*Problem*
Reproduce verbatim the text lines accompanying every item below, omitting the pictures from your answer.

*Record set*

────────────────────────────────────────

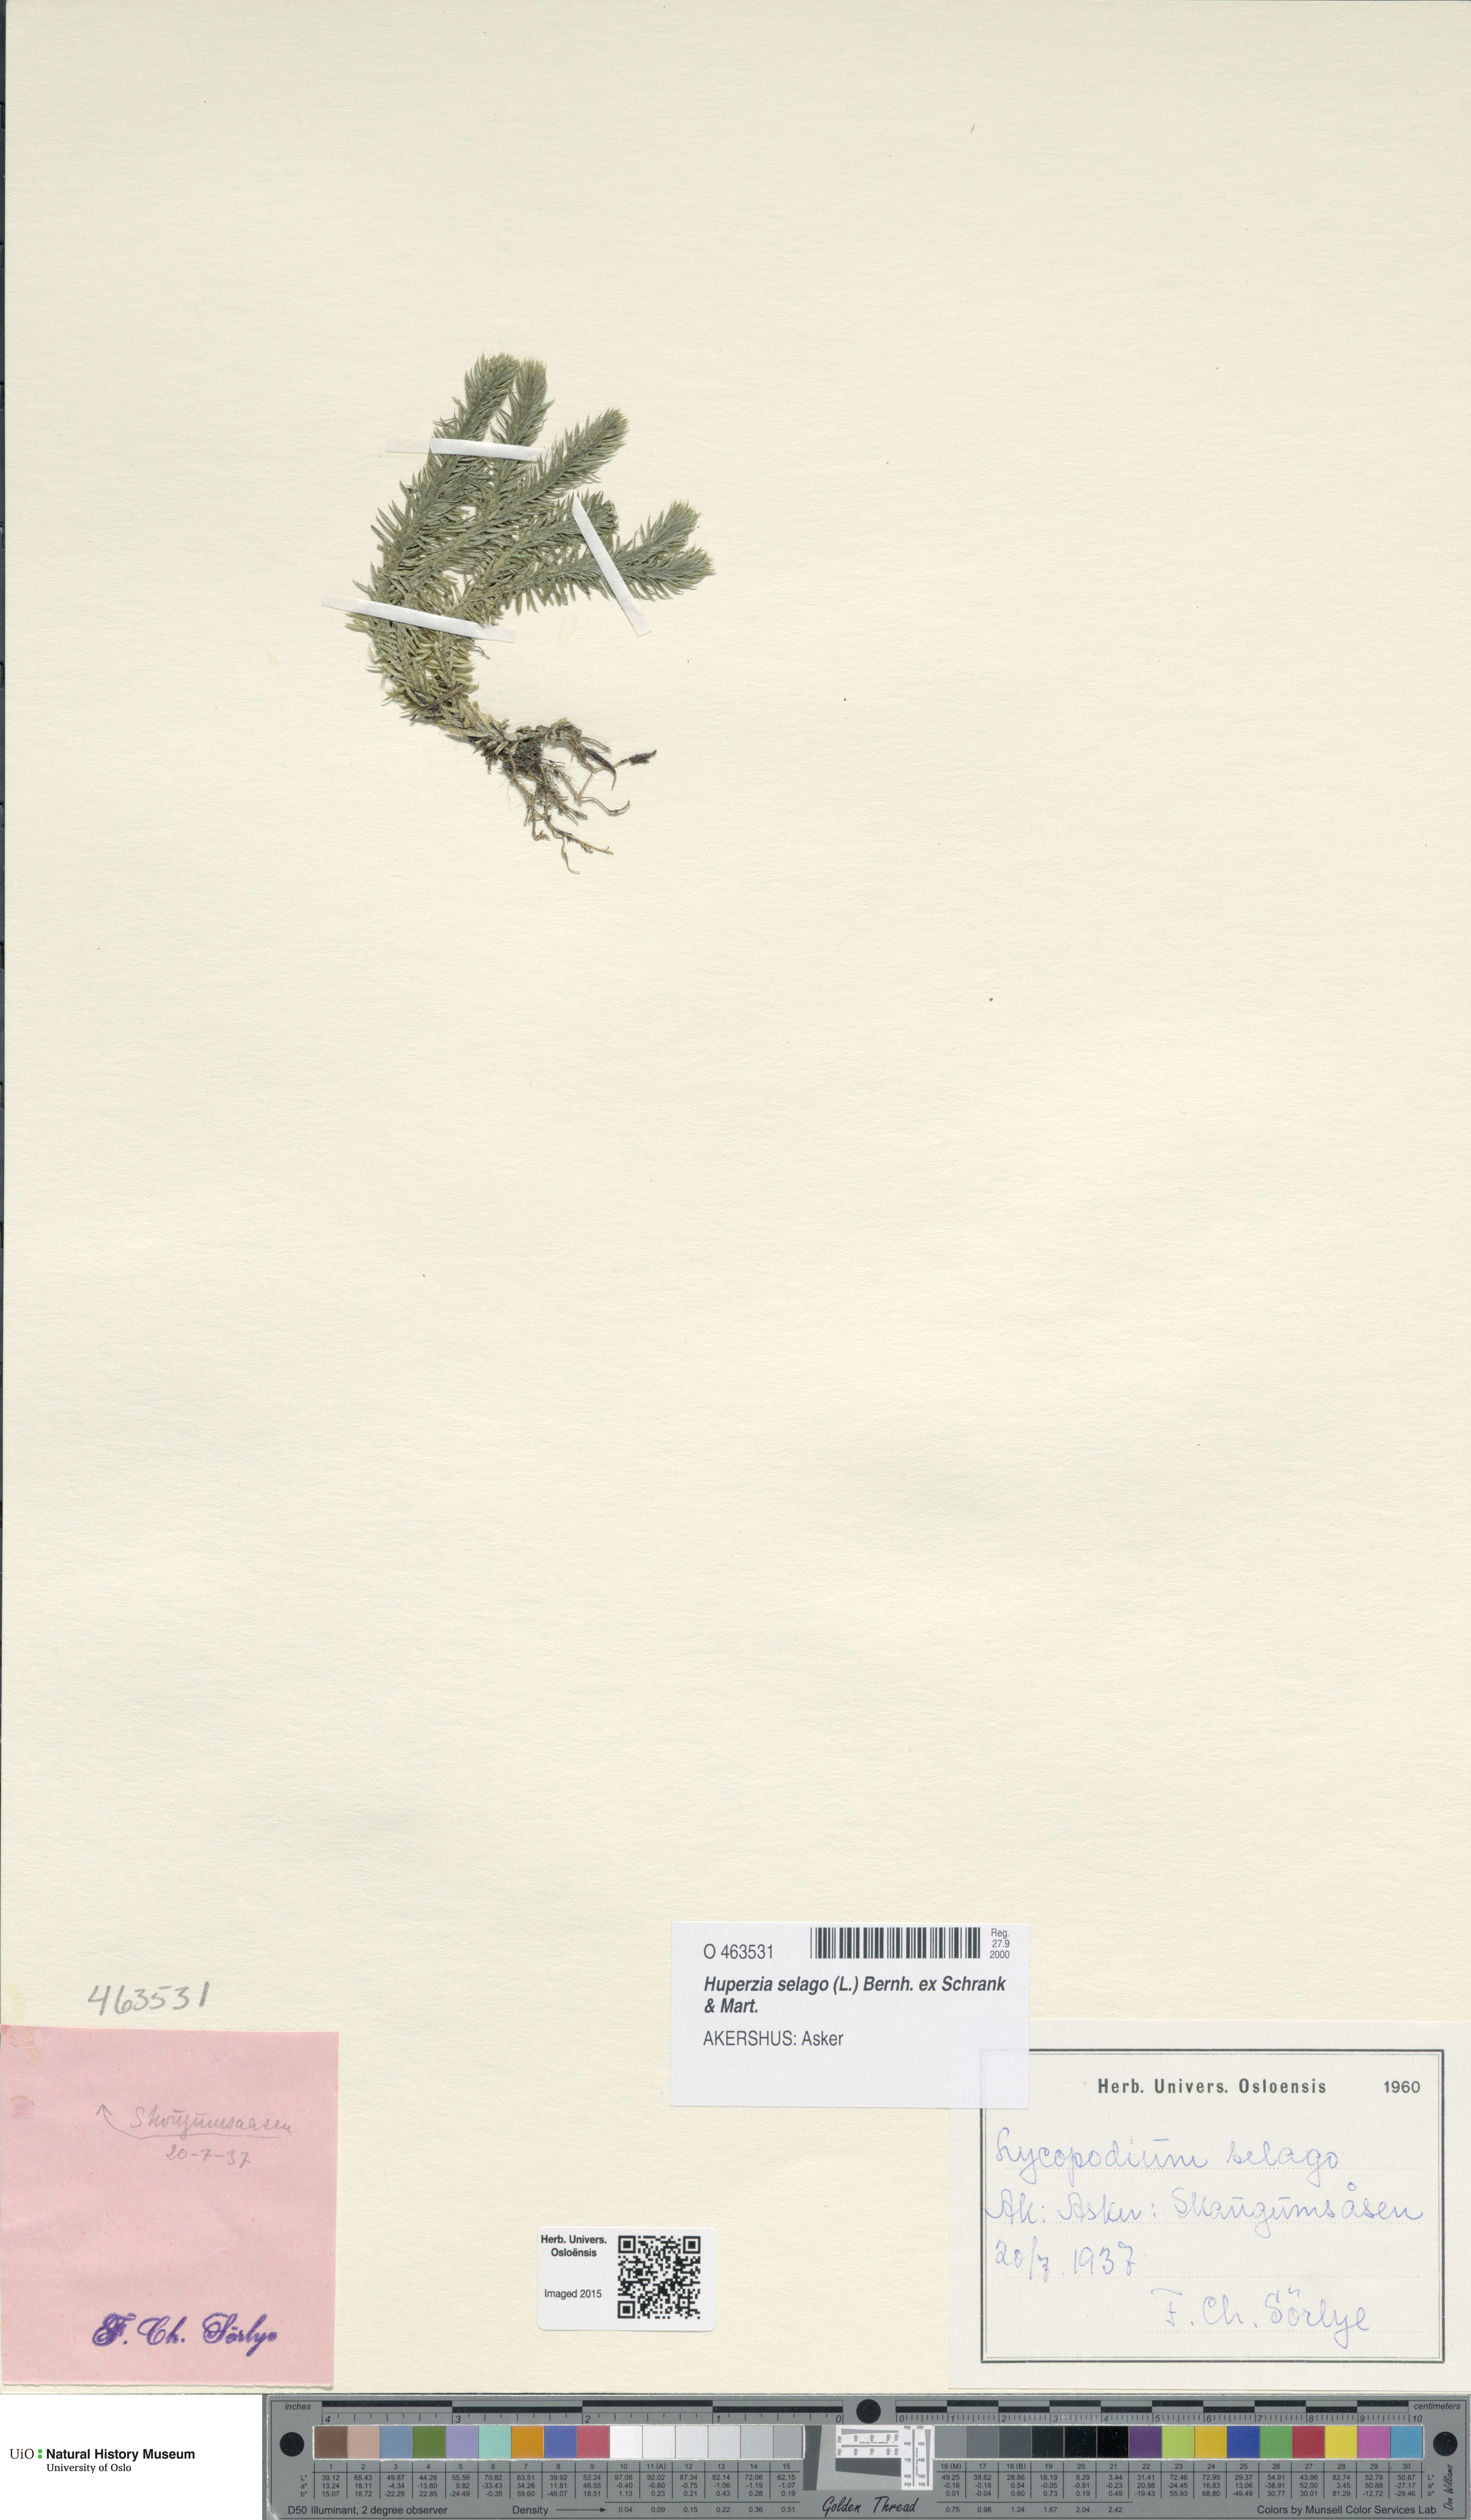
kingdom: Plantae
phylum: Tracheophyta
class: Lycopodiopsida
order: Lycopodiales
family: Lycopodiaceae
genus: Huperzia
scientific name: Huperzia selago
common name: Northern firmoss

────────────────────────────────────────

*Answer in full*
kingdom: Plantae
phylum: Tracheophyta
class: Lycopodiopsida
order: Lycopodiales
family: Lycopodiaceae
genus: Huperzia
scientific name: Huperzia selago
common name: Northern firmoss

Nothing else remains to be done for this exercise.